Exercise requirements: Once you find the line containing "(1) : #UOM (1)", output it and every line after it to the end of the records, exactly.
[Material for the task Boundary: Start]
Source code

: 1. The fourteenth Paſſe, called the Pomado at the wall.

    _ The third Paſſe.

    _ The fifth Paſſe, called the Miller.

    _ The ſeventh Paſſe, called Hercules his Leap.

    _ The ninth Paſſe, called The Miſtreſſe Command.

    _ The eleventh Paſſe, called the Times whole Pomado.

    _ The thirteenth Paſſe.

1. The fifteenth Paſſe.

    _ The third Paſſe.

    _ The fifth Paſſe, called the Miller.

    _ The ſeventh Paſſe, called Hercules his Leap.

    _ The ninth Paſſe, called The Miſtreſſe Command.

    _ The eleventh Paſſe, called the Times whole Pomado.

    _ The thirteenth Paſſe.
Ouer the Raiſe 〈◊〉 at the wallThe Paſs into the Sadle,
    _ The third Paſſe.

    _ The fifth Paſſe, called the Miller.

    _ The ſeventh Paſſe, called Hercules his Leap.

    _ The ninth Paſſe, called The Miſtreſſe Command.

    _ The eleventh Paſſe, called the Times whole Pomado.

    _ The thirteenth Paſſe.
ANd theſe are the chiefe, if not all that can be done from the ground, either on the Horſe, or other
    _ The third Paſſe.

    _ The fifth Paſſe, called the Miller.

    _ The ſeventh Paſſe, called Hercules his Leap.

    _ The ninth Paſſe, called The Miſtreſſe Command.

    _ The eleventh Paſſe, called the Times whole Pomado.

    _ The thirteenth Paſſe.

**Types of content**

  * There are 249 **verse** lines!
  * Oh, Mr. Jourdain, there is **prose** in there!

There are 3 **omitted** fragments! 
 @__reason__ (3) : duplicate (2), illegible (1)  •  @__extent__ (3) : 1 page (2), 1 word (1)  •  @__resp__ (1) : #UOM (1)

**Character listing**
[Material for the task Boundary: End]
The completed task:
 @__reason__ (3) : duplicate (2), illegible (1)  •  @__extent__ (3) : 1 page (2), 1 word (1)  •  @__resp__ (1) : #UOM (1)

**Character listing**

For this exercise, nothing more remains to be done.